Going through the listing below, work out how many lines include "type" and give that number by itself.

==========

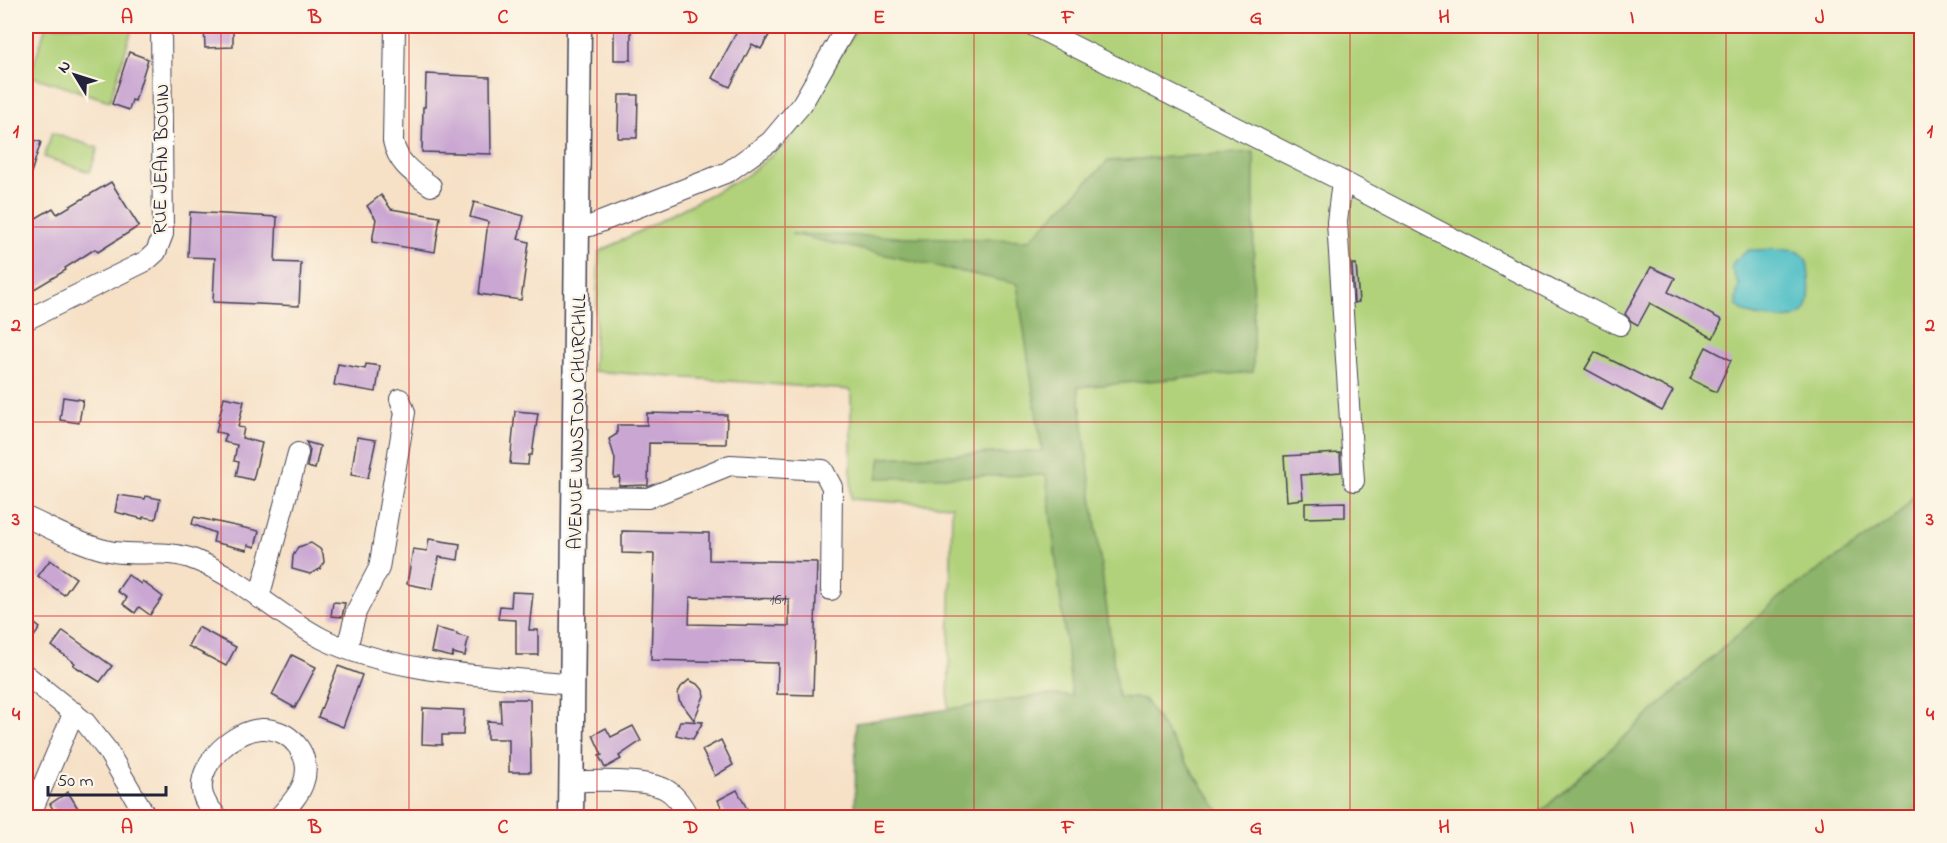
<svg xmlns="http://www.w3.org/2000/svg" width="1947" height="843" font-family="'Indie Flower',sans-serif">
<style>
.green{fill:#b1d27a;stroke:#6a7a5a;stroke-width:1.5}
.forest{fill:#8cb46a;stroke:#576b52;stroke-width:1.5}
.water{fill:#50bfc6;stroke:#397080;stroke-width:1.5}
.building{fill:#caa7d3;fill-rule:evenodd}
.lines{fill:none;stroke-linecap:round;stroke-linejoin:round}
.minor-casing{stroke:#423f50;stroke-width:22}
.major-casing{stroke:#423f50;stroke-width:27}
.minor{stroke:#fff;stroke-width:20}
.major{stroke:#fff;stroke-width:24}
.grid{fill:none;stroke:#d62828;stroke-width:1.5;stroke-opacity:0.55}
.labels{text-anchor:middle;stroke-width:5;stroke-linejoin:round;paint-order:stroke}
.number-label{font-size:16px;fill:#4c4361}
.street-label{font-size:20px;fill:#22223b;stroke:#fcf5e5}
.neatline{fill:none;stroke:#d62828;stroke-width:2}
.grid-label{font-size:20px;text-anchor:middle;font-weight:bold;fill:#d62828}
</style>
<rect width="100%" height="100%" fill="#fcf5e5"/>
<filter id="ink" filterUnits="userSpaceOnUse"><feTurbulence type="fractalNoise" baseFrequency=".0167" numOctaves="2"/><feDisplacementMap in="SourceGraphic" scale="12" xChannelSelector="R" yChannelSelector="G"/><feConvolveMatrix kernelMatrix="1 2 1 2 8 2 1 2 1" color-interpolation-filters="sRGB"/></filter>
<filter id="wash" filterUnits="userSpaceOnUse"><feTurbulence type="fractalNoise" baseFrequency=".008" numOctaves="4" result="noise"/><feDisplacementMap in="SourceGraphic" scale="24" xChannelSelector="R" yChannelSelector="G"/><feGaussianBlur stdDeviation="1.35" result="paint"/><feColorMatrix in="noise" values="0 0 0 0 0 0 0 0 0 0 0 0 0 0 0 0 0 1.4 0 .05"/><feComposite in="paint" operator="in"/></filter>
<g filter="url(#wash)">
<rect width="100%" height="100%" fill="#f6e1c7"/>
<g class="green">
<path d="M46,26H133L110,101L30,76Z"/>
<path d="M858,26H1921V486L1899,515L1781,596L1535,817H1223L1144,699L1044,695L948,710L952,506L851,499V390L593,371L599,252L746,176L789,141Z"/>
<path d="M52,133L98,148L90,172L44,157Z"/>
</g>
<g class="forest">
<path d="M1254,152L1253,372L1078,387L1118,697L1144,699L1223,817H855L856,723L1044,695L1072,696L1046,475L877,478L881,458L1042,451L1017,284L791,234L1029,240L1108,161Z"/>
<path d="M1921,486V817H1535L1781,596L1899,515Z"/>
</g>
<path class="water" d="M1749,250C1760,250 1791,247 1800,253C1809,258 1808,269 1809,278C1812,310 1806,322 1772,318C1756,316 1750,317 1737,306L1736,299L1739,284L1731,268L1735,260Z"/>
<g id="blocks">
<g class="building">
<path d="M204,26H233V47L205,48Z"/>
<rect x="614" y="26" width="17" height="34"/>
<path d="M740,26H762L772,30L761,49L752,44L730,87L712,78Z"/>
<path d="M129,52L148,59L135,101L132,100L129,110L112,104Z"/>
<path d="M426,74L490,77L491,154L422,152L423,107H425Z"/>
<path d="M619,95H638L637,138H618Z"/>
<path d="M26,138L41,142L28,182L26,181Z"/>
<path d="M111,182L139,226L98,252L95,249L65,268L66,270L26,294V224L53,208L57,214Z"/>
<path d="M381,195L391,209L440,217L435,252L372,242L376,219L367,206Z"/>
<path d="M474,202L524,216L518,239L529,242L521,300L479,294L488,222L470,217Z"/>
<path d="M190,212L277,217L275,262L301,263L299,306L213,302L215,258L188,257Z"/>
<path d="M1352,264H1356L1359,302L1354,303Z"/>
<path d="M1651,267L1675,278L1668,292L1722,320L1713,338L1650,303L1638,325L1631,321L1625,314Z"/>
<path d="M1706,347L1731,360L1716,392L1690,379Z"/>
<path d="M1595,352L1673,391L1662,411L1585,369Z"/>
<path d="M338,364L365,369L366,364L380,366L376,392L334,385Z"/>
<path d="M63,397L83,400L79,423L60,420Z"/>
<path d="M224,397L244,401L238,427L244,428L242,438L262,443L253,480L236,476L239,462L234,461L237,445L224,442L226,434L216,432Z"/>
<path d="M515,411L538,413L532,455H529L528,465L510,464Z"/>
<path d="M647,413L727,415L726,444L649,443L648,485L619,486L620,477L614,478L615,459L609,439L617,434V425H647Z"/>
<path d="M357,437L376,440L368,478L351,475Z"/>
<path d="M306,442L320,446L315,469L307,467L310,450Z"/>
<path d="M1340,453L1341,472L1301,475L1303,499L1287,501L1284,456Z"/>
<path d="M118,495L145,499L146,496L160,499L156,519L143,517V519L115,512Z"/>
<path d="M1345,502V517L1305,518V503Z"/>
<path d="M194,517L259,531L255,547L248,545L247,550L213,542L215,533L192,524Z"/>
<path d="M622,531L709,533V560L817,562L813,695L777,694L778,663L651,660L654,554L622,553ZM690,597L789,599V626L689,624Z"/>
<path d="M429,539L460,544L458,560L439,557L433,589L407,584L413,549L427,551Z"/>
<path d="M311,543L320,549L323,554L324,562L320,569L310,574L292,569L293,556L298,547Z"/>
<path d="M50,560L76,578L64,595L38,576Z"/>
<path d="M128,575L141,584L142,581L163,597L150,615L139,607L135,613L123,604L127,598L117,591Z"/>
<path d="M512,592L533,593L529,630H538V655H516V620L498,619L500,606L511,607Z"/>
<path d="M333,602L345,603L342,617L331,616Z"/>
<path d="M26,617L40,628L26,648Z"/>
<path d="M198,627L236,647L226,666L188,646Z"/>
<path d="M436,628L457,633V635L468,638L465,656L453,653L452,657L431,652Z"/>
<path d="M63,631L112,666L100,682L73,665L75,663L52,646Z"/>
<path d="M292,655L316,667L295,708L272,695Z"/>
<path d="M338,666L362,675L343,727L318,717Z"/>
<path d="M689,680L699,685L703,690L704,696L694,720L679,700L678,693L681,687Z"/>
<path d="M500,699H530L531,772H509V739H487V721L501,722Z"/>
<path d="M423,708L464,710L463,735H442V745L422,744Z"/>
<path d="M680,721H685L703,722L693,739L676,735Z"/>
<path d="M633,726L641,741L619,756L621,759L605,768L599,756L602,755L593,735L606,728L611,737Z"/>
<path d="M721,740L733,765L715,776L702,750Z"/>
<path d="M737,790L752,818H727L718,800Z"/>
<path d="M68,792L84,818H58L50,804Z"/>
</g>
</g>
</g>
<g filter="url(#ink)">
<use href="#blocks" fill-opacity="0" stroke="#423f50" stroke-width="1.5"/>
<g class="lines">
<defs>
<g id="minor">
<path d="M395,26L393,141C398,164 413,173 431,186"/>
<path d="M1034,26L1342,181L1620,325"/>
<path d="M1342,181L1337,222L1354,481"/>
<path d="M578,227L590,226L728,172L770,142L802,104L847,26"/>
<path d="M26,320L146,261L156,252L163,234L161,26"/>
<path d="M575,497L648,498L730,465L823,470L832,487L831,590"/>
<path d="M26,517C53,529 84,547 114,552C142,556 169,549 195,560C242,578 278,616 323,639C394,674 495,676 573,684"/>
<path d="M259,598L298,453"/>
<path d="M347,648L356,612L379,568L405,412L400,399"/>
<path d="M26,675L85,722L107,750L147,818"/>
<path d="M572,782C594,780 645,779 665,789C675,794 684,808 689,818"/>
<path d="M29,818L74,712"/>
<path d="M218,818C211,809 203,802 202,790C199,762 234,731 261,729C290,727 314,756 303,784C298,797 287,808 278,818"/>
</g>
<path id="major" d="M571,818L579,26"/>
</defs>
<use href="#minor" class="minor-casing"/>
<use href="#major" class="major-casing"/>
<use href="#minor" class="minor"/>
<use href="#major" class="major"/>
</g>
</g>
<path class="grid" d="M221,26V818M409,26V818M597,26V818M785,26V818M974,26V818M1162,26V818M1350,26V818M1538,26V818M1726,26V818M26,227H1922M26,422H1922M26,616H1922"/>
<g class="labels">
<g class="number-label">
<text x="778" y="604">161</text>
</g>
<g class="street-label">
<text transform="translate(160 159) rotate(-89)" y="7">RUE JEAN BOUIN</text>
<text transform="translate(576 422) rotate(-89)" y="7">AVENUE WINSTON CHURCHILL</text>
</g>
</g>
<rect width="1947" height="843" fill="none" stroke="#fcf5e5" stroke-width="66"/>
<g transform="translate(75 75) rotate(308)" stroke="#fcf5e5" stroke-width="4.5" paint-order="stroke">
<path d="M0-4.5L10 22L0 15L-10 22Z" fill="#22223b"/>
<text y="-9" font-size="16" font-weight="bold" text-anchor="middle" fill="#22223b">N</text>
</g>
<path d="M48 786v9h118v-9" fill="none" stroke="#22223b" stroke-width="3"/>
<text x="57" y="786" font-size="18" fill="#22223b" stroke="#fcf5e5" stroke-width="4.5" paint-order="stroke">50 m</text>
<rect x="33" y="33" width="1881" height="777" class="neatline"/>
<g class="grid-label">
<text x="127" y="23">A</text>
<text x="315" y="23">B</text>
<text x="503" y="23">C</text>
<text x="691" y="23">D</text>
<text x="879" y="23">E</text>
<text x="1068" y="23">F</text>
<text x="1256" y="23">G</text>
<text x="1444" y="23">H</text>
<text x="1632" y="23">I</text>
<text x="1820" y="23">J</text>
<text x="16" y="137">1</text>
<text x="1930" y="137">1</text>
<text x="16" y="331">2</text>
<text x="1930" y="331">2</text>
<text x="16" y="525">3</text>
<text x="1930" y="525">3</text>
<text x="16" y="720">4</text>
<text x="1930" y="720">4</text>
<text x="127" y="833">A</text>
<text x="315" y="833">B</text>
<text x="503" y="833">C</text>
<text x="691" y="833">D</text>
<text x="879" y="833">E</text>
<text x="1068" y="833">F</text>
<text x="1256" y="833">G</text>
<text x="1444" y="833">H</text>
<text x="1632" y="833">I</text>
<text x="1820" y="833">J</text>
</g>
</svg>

==========

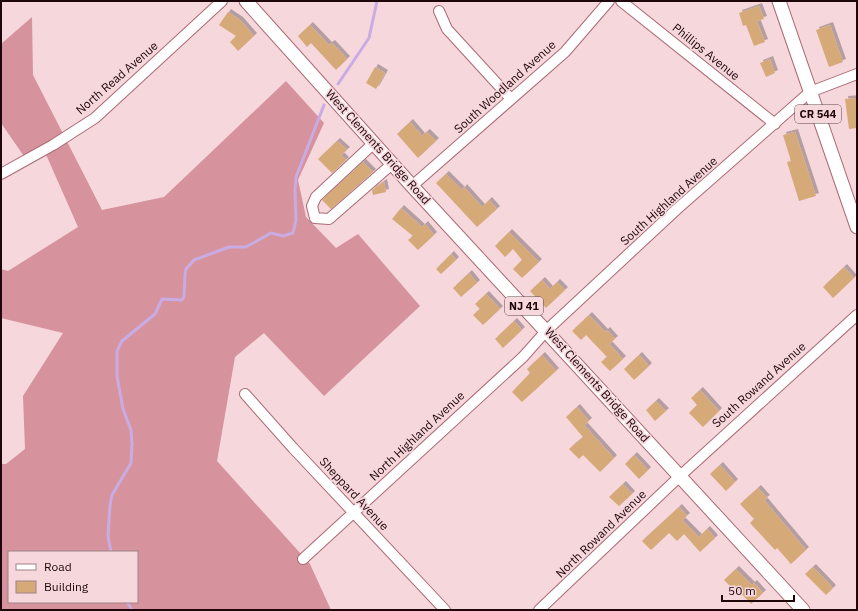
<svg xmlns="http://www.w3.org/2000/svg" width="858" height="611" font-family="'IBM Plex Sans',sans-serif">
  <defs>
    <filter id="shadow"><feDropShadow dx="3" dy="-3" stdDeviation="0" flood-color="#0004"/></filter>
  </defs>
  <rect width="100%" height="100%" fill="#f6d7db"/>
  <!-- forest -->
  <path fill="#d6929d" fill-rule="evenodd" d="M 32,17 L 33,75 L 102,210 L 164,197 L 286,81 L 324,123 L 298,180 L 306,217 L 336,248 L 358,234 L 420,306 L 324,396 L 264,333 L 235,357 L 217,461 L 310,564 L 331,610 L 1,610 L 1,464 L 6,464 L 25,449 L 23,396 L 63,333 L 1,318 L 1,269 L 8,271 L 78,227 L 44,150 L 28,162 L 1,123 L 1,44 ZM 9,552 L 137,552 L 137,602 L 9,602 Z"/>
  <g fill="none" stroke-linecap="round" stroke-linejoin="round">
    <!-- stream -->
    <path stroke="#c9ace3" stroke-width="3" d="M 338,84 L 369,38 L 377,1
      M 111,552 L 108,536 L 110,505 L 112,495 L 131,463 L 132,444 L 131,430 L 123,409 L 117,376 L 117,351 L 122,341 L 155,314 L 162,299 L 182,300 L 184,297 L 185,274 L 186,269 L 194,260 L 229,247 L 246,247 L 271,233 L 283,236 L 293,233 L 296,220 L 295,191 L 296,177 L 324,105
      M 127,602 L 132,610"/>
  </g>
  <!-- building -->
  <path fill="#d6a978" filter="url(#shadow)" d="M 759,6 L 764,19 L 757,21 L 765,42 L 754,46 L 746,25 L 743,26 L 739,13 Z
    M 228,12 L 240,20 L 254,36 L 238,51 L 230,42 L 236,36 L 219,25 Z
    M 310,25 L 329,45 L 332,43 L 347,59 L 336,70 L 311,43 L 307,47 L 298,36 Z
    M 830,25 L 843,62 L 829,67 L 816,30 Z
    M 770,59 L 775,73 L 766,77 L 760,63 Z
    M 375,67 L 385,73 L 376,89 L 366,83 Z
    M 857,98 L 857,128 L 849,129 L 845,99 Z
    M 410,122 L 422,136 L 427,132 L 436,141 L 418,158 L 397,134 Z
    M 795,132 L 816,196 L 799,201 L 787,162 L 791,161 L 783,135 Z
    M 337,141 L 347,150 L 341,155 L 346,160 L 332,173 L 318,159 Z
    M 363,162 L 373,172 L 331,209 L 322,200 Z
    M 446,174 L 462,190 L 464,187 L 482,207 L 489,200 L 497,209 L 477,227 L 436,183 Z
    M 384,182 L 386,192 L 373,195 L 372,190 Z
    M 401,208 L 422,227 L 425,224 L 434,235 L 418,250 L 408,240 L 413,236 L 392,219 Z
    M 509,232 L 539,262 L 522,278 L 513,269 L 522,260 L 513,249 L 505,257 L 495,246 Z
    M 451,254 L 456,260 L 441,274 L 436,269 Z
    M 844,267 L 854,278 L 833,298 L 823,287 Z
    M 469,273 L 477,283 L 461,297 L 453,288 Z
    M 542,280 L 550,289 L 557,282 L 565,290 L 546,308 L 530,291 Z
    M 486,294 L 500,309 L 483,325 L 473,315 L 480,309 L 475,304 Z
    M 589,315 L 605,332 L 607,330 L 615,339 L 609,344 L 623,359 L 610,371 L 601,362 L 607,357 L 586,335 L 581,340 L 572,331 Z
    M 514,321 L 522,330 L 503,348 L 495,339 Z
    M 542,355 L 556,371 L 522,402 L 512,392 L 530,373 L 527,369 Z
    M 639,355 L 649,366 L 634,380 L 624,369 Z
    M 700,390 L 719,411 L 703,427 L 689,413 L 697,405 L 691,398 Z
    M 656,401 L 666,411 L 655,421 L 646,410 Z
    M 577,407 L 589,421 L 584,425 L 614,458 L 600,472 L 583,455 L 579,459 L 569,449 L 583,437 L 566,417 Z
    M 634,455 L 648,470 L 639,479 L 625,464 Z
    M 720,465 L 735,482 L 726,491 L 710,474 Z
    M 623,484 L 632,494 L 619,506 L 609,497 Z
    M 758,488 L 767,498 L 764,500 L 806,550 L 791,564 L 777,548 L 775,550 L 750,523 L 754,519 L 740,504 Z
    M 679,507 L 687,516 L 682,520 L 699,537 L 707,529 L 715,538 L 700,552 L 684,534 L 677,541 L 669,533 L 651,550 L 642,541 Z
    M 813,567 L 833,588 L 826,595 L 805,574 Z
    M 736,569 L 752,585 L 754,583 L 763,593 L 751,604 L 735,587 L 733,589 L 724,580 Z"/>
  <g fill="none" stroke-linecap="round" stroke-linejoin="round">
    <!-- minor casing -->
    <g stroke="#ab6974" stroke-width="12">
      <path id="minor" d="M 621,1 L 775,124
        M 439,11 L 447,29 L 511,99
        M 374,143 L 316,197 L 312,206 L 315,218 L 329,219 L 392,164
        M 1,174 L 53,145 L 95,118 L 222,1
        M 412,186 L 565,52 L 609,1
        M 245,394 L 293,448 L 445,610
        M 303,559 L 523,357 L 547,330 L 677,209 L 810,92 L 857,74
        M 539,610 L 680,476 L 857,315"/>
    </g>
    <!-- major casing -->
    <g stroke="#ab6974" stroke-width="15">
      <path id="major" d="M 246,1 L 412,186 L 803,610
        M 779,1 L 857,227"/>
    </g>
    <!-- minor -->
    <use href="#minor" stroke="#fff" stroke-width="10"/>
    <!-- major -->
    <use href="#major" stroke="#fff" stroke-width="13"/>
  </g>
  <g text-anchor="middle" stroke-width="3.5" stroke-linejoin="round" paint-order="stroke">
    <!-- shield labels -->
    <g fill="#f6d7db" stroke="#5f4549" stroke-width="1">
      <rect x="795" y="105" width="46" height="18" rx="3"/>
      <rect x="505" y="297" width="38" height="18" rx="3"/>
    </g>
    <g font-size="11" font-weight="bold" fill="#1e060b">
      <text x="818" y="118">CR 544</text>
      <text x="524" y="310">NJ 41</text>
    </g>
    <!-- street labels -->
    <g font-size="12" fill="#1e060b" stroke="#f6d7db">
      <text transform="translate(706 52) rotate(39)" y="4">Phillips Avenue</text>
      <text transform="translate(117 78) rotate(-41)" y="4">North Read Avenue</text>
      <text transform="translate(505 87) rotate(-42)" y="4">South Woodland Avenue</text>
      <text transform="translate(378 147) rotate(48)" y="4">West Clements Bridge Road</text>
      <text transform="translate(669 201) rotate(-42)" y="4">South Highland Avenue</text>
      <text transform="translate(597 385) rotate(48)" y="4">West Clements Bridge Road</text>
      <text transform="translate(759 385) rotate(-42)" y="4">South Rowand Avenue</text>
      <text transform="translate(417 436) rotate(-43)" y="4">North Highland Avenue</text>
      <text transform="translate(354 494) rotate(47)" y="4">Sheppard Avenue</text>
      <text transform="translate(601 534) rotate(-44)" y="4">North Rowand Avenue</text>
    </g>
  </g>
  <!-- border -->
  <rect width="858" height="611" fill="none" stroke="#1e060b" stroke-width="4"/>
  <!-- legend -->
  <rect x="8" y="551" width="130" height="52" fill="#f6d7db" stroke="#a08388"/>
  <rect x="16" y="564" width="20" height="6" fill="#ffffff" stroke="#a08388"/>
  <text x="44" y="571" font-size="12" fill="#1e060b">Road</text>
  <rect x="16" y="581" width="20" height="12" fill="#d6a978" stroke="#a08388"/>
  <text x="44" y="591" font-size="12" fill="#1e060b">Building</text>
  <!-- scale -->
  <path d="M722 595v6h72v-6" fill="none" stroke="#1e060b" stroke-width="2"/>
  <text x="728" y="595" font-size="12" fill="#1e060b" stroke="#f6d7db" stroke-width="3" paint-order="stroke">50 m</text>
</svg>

==========

- _Exercise answer_: 2